The idea spread. Soon American House franchises came on board, Moore said.
He now has 32 senior housing locations where residents are sorting cards.
Betty Mazzoline, 74, of the American House Village in Rochester Hills, got involved.
“Instead of us residents sitting there looking at each other, we sort,” she said.
Mazzoline — who had brothers and cousins serve in World War II — keeps track of the cards.
The seniors even have dropped a note into each pack to let them know where the cards are coming from.
“We all enjoy (the sorting) because we know it’s for the boys,” she said. “They appreciate our effort.”
Moore calls his effort Cards for Troops.
“I’d never done anything for veterans,” he said. “Seniors love it. Activity directors have told me it’s therapeutic.”
Moore even had a senior stop him one day to thank him. “She told me her hands don’t shake as much since she started sorting,” Moore said.
Casino Windsor is renovating, and that’s affected Moore’s process.
“Their table games are down, and I’ve had a slowdown of cards,” he said.
After just sending out large shipments to Operation Gratitude this month, he knows his seniors are going to be clamoring for more work.

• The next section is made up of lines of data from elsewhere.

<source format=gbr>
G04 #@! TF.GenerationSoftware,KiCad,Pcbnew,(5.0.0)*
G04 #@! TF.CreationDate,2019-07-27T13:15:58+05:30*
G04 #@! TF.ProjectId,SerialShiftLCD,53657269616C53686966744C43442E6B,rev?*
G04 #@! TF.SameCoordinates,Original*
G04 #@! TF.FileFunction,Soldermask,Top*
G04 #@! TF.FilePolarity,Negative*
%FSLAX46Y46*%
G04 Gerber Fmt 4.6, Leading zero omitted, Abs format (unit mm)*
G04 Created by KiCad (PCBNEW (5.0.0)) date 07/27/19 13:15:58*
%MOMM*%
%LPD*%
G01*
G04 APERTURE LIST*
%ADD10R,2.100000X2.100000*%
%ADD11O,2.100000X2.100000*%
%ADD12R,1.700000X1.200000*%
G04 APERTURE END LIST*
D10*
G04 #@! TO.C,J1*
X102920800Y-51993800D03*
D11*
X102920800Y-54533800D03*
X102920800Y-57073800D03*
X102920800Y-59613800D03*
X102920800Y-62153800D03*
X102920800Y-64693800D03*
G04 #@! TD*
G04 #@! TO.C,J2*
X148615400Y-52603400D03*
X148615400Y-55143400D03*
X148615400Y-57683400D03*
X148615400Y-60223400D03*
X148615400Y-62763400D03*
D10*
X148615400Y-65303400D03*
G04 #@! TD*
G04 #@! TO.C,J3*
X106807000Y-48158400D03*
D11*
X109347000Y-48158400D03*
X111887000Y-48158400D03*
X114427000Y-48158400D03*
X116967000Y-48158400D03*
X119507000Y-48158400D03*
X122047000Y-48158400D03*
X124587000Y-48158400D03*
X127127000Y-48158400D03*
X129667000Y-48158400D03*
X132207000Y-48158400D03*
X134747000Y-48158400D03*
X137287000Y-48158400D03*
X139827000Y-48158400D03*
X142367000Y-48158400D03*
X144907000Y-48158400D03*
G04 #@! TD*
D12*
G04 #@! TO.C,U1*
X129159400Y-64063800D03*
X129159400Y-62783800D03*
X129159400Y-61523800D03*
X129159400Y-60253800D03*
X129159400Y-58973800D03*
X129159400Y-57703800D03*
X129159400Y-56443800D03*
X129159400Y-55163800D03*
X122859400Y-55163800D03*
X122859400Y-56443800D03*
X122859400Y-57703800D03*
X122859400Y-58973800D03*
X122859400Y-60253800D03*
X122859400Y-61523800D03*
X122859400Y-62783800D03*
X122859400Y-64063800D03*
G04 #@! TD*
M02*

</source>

“To some of the people, this is like a job,” he said.
Moore praises the 400 seniors who have volunteered to help him.
“They’ve touched me with their dedication,” he said.

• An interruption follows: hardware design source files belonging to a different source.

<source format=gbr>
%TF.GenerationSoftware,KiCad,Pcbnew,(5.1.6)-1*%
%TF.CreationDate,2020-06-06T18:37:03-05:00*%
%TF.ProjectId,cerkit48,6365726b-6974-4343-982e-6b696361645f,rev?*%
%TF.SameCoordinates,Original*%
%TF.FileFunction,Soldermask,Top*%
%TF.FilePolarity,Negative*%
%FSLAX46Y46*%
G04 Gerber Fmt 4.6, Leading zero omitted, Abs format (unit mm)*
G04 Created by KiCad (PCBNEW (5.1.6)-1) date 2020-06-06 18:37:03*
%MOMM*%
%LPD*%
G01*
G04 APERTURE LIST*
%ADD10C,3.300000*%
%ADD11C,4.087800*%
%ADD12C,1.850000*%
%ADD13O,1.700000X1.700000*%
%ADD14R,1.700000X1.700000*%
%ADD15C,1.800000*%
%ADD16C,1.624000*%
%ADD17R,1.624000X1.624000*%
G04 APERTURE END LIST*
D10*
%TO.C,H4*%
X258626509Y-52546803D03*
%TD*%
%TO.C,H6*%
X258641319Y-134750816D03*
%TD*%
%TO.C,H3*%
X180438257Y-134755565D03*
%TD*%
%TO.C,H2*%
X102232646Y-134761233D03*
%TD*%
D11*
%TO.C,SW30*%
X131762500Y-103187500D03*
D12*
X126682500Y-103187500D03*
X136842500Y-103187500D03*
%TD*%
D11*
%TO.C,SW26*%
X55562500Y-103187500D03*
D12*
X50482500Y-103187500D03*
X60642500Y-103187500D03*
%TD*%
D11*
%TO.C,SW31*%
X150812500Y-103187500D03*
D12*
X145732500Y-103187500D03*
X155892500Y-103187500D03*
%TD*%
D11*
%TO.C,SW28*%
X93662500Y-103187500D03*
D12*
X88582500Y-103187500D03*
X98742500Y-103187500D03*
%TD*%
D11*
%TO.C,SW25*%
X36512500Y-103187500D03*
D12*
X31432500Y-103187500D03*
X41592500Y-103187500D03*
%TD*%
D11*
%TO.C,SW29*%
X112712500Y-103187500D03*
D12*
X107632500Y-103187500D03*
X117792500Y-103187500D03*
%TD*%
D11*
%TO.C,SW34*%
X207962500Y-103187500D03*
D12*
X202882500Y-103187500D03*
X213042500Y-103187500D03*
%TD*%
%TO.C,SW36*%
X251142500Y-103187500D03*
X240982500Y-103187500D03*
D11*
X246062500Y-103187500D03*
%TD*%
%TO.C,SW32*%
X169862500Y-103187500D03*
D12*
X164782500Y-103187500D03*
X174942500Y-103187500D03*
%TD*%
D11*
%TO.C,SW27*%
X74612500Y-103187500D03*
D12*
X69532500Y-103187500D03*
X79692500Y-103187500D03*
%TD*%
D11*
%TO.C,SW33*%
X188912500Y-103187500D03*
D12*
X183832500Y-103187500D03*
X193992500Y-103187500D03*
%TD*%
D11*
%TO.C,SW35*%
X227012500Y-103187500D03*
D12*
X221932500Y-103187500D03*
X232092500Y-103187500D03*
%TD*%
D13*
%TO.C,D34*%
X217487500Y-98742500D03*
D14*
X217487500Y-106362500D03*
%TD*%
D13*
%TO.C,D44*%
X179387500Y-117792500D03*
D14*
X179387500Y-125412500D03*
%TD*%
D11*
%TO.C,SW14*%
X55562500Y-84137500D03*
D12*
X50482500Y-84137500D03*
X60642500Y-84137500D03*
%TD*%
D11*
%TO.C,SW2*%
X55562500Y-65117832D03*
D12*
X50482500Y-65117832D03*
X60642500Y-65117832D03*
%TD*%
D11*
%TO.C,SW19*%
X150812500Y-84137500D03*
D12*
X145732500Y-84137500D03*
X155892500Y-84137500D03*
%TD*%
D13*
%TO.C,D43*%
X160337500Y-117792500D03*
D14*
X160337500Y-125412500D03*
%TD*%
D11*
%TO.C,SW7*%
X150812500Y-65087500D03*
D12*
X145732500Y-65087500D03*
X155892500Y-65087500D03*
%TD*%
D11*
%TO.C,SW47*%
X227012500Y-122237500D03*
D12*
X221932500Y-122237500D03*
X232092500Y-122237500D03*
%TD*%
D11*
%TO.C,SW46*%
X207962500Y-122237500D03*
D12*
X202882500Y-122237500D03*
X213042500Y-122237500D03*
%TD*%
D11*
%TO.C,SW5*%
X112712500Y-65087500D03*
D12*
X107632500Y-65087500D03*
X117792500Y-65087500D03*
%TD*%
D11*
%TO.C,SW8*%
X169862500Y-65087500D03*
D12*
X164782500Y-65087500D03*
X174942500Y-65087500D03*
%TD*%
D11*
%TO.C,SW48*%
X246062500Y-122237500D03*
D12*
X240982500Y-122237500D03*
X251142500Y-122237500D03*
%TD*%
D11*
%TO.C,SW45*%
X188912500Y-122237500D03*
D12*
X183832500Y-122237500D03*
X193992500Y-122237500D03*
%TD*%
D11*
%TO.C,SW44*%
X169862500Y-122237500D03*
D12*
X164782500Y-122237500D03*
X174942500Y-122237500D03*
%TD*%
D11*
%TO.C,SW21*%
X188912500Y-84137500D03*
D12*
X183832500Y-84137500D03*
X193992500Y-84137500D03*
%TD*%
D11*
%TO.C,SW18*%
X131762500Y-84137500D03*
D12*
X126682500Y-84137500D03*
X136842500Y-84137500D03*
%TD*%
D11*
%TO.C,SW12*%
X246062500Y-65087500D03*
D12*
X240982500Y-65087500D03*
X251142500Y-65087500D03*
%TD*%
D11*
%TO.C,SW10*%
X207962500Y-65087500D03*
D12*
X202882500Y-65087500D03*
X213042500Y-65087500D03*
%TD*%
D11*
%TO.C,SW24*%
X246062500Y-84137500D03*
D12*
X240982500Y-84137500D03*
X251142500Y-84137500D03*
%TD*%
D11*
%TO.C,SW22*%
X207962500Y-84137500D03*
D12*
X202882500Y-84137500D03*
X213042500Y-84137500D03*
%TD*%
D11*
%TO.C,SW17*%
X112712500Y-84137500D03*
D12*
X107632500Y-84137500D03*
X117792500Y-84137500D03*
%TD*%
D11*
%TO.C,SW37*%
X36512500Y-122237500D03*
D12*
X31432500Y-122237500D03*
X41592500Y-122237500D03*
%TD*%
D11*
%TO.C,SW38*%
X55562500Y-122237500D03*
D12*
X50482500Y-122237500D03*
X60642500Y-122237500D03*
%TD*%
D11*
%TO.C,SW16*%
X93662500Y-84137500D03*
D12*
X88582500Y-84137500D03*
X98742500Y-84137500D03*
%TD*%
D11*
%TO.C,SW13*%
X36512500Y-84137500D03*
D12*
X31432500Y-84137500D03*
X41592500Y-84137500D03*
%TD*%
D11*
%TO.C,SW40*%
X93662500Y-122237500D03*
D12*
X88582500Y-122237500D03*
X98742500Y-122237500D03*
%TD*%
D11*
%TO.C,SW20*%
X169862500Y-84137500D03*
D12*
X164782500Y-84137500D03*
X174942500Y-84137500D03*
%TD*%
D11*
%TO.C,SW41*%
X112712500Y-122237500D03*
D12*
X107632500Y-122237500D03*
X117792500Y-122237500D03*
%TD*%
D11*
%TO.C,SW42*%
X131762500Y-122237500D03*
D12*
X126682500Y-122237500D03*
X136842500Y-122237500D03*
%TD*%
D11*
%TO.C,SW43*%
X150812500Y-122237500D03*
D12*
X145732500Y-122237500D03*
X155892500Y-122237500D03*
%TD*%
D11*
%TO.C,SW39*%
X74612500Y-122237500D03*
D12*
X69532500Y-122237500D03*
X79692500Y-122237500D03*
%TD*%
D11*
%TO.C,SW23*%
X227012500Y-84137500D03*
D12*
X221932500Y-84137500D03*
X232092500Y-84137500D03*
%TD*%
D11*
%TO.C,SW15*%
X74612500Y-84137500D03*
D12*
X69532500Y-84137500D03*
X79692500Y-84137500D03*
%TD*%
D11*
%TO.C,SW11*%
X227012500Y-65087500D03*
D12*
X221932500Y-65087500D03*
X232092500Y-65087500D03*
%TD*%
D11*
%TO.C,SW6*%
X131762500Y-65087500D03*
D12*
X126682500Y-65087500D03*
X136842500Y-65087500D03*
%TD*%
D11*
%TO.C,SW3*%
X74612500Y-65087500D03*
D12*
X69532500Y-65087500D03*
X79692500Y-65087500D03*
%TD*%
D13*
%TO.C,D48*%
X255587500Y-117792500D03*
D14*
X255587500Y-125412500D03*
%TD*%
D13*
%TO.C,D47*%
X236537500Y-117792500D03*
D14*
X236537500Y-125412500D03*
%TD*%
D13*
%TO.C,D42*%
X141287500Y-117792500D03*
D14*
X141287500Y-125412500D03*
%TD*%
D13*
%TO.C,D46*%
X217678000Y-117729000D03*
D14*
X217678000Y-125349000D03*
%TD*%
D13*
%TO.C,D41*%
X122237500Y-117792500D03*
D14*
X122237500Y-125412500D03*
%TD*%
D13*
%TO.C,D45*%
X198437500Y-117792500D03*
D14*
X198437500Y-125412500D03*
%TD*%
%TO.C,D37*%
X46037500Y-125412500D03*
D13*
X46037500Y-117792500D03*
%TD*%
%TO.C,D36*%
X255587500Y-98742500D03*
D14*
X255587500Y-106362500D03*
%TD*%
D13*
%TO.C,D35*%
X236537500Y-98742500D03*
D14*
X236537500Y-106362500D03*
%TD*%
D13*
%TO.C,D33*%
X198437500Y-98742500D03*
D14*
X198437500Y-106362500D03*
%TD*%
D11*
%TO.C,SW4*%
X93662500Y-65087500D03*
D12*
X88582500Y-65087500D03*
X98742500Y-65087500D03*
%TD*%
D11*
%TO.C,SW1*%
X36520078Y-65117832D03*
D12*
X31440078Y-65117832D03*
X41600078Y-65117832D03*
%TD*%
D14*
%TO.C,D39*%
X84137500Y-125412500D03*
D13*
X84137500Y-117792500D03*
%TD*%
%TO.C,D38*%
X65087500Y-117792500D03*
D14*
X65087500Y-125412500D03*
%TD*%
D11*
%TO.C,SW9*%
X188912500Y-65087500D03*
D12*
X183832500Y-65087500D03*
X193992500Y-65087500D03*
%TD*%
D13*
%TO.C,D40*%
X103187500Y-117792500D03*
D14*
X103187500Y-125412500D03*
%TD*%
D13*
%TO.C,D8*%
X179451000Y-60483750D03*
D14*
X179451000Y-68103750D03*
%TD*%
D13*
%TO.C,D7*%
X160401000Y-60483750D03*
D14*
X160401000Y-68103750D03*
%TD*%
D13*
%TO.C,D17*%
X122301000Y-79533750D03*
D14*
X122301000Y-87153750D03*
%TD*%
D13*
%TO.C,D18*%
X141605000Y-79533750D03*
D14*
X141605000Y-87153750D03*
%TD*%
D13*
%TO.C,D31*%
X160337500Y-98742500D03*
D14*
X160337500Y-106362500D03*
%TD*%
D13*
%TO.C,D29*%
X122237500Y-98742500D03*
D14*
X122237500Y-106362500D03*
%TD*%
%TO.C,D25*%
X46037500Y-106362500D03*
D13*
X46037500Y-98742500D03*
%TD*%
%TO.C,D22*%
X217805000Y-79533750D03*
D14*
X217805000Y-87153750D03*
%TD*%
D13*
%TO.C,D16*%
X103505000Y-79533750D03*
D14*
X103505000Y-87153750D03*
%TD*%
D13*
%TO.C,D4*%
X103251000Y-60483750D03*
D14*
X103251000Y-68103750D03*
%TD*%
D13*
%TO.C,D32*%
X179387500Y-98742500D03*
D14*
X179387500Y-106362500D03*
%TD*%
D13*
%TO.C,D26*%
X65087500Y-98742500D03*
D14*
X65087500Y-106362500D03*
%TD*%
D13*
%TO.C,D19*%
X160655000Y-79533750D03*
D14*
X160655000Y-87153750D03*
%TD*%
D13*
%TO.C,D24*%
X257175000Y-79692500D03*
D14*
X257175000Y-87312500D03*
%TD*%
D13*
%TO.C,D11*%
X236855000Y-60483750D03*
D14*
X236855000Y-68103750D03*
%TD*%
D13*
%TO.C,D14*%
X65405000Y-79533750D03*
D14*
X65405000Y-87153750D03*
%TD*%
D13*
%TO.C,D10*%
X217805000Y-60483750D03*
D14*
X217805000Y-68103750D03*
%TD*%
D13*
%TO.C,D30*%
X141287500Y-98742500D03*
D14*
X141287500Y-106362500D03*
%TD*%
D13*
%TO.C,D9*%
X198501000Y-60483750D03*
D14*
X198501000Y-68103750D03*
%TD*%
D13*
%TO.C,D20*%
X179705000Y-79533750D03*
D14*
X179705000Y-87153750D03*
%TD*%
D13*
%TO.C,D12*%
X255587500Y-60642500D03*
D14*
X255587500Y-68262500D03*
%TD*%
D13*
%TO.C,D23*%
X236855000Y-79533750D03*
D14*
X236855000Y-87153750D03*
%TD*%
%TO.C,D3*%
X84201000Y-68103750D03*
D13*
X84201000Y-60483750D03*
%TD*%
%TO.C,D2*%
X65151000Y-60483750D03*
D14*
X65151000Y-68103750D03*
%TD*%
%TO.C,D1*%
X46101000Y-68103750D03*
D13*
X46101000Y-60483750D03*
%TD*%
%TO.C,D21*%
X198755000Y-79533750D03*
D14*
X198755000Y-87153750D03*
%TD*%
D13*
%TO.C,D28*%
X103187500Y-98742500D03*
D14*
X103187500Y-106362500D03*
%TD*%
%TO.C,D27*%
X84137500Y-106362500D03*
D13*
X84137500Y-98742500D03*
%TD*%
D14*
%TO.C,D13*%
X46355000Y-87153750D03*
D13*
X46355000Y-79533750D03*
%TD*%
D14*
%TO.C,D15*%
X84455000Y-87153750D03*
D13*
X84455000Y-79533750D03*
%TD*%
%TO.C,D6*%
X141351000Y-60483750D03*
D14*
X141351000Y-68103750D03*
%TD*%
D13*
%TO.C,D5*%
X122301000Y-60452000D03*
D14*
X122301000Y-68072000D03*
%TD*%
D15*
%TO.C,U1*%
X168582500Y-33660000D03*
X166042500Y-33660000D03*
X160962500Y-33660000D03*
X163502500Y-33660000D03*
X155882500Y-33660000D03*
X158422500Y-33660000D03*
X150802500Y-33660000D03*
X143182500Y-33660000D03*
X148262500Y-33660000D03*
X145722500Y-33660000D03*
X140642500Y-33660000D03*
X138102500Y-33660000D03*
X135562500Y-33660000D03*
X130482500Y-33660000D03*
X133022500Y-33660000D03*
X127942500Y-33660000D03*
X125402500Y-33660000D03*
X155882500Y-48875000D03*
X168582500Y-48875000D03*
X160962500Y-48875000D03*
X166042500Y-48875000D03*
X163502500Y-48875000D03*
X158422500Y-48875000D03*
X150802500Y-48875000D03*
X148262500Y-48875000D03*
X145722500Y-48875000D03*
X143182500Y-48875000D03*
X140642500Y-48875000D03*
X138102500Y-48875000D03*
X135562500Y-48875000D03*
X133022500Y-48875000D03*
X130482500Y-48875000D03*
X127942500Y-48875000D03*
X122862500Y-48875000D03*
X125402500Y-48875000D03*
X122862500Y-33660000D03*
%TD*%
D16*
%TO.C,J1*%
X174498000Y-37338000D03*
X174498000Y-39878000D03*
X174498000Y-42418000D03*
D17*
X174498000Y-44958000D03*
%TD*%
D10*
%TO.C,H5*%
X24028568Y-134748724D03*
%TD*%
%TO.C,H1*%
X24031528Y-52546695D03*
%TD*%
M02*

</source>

“I think of them as much as I do the troops. Without them, this never would have happened.”
He knows the request for 70,000 decks next year is high — but he and his sorters have sent out nearly 66,000 this year alone. This November, Federal Express got involved and sent a shipment to California for free, Moore said.
“It’s a big number, and the casinos may laugh, but I need it in the worst way,” he said.